BEGIN Excerpt provided

This week our navigation into the world of Senior Care begins in earnest. I’ll be calling Interior Health and am hopeful we can set up a cognitive ability test that will give us a base line – albeit, a late baseline, so we can get a clearer idea of how mom really is. Just writing that shines some light into our can.

It’s unlikely that mom will go back to live with my brother and his family at the coast. Once we opened the can it became quite clear that moving back may not be an option. In more lucid moments mom gets that, but at other times she sobs because she doesn’t remember where she lives. That is distressing for all of us, but mostly for her.

“They” say that there are 3 stages in life. Apparently I’m in stage 3. I’m sure someone has already figured this out, but I’m convinced that there are more than 3 stages. What do we call the stage where you are losing the ability to consistently make your own decisions? That stage between lucidity and confusion?

END Excerpt provided
BEGIN Extracted records

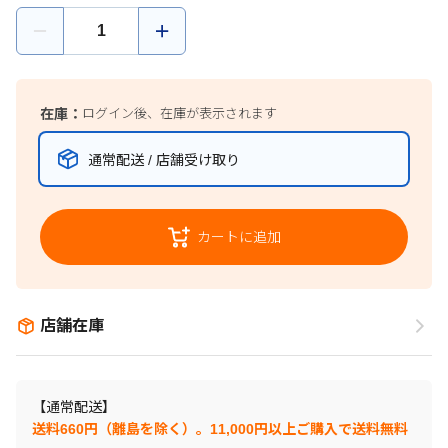
在庫：
ログイン後、在庫が表示されます
通常配送 / 店舗受け取り
カートに追加
店舗在庫
【通常配送】
送料660円（離島を除く）。11,000円以上ご購入で送料無料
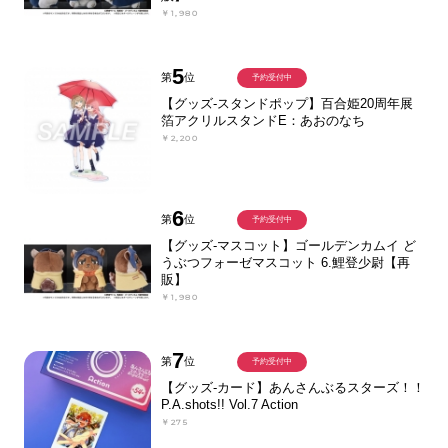
￥1,980
5
第
位
予約受付中
【グッズ-スタンドポップ】百合姫20周年展
箔アクリルスタンドE：あおのなち
￥2,200
6
第
位
予約受付中
【グッズ-マスコット】ゴールデンカムイ ど
うぶつフォーゼマスコット 6.鯉登少尉【再
販】
￥1,980
7
第
位
予約受付中
【グッズ-カード】あんさんぶるスターズ！！
P.A.shots!! Vol.7 Action
￥275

END Extracted records

Instructions
[1] For the senior care excerpt, decide whether each statement agrees with it: (a) the writer will be calling Interior Health, (b) mom is expected to return to live with the writer's brother at the coast, (c) the writer thinks life has more than three stages. Answer yes or no for each and quote the deciding words.
[2] Write out every line of the stored data entries rows word for word, leaving out the pictures.
The rows have no connection to the senior care excerpt; each is separate material.

Answers to the exercises
[1]
(a) Yes: "I’ll be calling Interior Health"
(b) No: "It’s unlikely that mom will go back to live with my brother and his family at the coast."
(c) Yes: "I’m convinced that there are more than 3 stages."

[2]
在庫：
ログイン後、在庫が表示されます
通常配送 / 店舗受け取り
カートに追加
店舗在庫
【通常配送】
送料660円（離島を除く）。11,000円以上ご購入で送料無料
￥1,980
5
第
位
予約受付中
【グッズ-スタンドポップ】百合姫20周年展
箔アクリルスタンドE：あおのなち
￥2,200
6
第
位
予約受付中
【グッズ-マスコット】ゴールデンカムイ ど
うぶつフォーゼマスコット 6.鯉登少尉【再
販】
￥1,980
7
第
位
予約受付中
【グッズ-カード】あんさんぶるスターズ！！
P.A.shots!! Vol.7 Action
￥275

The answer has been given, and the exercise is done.